Data records >>
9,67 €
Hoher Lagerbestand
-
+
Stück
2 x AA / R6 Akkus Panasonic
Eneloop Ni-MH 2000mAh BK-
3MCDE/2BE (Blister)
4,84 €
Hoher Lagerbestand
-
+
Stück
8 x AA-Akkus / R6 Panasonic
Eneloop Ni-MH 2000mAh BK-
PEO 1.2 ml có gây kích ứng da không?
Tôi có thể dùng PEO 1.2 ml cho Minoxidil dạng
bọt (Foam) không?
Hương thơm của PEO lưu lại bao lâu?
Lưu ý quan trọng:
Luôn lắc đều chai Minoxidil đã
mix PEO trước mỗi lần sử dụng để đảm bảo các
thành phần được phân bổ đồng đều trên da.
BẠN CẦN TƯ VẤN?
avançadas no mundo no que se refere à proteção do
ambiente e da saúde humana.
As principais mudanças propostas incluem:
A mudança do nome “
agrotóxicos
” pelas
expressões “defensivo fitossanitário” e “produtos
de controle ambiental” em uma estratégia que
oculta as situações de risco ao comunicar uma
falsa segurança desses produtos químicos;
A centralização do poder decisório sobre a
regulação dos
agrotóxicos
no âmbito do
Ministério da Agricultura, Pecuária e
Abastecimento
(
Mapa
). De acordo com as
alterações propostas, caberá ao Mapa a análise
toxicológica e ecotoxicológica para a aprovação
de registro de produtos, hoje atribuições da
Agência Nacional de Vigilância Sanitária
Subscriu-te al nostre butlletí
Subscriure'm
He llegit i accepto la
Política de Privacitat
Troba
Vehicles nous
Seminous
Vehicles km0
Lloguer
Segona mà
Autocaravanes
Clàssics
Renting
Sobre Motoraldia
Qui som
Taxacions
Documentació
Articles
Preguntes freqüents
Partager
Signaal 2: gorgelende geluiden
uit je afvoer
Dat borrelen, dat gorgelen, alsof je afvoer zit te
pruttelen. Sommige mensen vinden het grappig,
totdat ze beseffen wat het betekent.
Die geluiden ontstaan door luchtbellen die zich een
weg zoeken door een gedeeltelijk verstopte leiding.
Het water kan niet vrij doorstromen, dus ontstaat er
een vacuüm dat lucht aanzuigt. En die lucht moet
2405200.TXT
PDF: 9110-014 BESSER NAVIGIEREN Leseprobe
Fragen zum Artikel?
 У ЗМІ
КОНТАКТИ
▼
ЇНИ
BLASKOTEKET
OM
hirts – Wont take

Directions >>
Copy all of the data exactly.

Reply >>
9,67 €
Hoher Lagerbestand
-
+
Stück
2 x AA / R6 Akkus Panasonic
Eneloop Ni-MH 2000mAh BK-
3MCDE/2BE (Blister)
4,84 €
Hoher Lagerbestand
-
+
Stück
8 x AA-Akkus / R6 Panasonic
Eneloop Ni-MH 2000mAh BK-
PEO 1.2 ml có gây kích ứng da không?
Tôi có thể dùng PEO 1.2 ml cho Minoxidil dạng
bọt (Foam) không?
Hương thơm của PEO lưu lại bao lâu?
Lưu ý quan trọng:
Luôn lắc đều chai Minoxidil đã
mix PEO trước mỗi lần sử dụng để đảm bảo các
thành phần được phân bổ đồng đều trên da.
BẠN CẦN TƯ VẤN?
avançadas no mundo no que se refere à proteção do
ambiente e da saúde humana.
As principais mudanças propostas incluem:
A mudança do nome “
agrotóxicos
” pelas
expressões “defensivo fitossanitário” e “produtos
de controle ambiental” em uma estratégia que
oculta as situações de risco ao comunicar uma
falsa segurança desses produtos químicos;
A centralização do poder decisório sobre a
regulação dos
agrotóxicos
no âmbito do
Ministério da Agricultura, Pecuária e
Abastecimento
(
Mapa
). De acordo com as
alterações propostas, caberá ao Mapa a análise
toxicológica e ecotoxicológica para a aprovação
de registro de produtos, hoje atribuições da
Agência Nacional de Vigilância Sanitária
Subscriu-te al nostre butlletí
Subscriure'm
He llegit i accepto la
Política de Privacitat
Troba
Vehicles nous
Seminous
Vehicles km0
Lloguer
Segona mà
Autocaravanes
Clàssics
Renting
Sobre Motoraldia
Qui som
Taxacions
Documentació
Articles
Preguntes freqüents
Partager
Signaal 2: gorgelende geluiden
uit je afvoer
Dat borrelen, dat gorgelen, alsof je afvoer zit te
pruttelen. Sommige mensen vinden het grappig,
totdat ze beseffen wat het betekent.
Die geluiden ontstaan door luchtbellen die zich een
weg zoeken door een gedeeltelijk verstopte leiding.
Het water kan niet vrij doorstromen, dus ontstaat er
een vacuüm dat lucht aanzuigt. En die lucht moet
2405200.TXT
PDF: 9110-014 BESSER NAVIGIEREN Leseprobe
Fragen zum Artikel?
 У ЗМІ
КОНТАКТИ
▼
ЇНИ
BLASKOTEKET
OM
hirts – Wont take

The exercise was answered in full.